'''

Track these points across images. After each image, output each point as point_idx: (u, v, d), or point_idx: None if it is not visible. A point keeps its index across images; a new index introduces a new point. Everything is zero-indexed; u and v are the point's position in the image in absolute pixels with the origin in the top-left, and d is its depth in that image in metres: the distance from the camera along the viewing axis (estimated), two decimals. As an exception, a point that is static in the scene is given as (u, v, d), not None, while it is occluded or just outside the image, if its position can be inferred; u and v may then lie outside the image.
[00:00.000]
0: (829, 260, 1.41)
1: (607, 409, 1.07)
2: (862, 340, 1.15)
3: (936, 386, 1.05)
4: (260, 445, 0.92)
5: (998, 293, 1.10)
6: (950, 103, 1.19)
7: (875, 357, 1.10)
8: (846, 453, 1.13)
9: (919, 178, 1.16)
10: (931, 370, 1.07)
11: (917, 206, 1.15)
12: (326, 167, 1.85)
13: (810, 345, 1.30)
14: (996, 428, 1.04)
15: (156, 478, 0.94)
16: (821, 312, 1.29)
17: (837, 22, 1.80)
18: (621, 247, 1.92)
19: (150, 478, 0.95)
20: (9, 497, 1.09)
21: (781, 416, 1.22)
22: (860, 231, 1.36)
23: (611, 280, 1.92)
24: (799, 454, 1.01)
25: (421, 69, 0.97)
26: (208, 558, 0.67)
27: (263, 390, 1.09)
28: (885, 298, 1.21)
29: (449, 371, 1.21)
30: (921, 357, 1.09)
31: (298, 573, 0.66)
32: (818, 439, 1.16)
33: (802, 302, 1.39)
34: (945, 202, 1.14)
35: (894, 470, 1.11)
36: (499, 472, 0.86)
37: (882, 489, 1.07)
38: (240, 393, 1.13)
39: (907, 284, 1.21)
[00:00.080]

'''
'''

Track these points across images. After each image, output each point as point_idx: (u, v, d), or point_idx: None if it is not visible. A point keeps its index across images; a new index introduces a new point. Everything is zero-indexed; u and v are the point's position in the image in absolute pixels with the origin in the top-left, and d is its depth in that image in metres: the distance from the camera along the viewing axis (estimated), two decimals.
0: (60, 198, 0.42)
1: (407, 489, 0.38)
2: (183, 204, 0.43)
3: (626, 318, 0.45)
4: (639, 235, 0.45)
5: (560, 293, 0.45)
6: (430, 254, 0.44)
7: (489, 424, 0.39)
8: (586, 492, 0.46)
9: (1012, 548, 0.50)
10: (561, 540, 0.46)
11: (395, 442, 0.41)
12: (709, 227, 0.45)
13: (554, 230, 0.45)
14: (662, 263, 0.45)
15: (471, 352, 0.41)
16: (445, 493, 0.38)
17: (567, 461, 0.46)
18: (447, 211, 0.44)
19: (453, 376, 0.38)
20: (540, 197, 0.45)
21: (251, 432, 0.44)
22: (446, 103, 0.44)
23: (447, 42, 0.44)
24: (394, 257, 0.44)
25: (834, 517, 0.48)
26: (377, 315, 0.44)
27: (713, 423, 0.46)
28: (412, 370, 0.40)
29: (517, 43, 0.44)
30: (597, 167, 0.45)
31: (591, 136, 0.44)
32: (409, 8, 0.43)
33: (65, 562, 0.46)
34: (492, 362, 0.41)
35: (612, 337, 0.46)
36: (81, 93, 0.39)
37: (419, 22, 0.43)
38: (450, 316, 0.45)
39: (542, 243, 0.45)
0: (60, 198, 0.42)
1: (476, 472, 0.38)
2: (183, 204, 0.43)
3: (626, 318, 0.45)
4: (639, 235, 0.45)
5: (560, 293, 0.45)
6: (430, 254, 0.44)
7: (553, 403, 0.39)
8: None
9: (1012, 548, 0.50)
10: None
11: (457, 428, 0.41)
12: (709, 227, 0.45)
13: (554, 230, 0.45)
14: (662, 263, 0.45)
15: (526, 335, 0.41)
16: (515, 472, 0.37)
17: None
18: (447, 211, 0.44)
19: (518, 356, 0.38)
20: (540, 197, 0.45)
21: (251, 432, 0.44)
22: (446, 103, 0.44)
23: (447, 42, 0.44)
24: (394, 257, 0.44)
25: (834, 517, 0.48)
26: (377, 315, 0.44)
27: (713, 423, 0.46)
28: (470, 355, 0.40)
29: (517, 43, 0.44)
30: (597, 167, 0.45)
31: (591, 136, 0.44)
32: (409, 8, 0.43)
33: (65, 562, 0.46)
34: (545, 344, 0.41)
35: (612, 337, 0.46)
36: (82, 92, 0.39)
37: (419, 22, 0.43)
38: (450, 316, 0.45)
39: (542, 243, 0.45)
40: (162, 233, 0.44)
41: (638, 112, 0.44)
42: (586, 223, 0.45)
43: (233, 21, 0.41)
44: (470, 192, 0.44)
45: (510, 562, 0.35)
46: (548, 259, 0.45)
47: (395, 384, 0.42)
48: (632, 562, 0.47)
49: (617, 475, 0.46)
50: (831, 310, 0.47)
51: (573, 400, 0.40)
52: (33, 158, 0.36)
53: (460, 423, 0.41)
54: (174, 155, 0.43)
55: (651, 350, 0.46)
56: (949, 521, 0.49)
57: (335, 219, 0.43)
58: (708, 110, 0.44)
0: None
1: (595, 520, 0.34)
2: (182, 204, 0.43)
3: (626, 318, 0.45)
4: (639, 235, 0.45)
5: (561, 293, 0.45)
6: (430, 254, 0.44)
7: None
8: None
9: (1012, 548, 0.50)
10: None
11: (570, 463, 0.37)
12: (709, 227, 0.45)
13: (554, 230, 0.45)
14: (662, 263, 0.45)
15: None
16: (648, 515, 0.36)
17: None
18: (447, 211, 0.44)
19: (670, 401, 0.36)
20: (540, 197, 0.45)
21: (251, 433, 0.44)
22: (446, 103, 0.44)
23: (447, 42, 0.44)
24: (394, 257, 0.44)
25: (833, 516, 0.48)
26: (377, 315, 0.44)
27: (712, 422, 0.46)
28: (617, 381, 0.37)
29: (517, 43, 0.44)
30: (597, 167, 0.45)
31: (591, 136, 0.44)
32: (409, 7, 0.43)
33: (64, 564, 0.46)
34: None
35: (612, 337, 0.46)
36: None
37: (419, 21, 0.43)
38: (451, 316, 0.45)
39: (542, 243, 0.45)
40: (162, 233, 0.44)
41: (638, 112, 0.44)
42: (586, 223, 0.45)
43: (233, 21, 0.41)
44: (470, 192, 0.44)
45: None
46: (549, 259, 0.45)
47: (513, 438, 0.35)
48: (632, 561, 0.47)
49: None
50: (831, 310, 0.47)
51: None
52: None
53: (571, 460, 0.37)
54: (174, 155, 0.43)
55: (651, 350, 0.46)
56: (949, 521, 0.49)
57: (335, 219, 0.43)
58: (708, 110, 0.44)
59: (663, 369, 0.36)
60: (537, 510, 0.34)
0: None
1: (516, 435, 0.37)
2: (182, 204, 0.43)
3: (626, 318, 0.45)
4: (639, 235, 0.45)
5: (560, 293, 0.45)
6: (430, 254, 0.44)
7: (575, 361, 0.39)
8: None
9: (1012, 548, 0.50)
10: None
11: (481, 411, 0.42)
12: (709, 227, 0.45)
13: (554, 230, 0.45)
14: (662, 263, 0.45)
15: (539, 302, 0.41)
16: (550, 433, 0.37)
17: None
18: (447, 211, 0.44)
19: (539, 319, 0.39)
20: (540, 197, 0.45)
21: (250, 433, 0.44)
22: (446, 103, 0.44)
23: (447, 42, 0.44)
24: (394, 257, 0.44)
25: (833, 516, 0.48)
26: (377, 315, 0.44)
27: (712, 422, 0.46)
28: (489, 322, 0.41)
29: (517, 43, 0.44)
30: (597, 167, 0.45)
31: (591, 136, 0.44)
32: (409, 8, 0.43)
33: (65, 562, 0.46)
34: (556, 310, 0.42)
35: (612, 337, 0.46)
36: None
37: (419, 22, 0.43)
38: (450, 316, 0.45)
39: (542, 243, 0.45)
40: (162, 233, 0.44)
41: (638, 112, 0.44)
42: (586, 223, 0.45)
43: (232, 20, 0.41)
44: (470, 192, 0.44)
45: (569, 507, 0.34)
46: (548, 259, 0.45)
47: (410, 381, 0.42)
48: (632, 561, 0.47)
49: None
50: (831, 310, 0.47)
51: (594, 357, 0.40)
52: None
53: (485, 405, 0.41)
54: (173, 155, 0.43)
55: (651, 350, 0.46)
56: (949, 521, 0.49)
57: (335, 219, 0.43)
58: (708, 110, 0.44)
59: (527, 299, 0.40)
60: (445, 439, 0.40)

'''

Only the lines from the one containing "outside the image." through the one containing "[00:00.000]" are to be retyped, both boundary lines included, with no other material.

### SOLUTION BELOW:
Track these points across images. After each image, output each point as point_idx: (u, v, d), or point_idx: None if it is not visible. A point keeps its index across images; a new index introduces a new point. Everything is zero-indexed; u and v are the point's position in the image in absolute pixels with the origin in the top-left, and d is its depth in that image in metres: the distance from the camera along the viewing axis (estimated), two decimals. As an exception, a point that is static in the scene is given as (u, v, d), not None, while it is occluded or just outside the image, if its position can be inferred; u and v may then lie outside the image.
[00:00.000]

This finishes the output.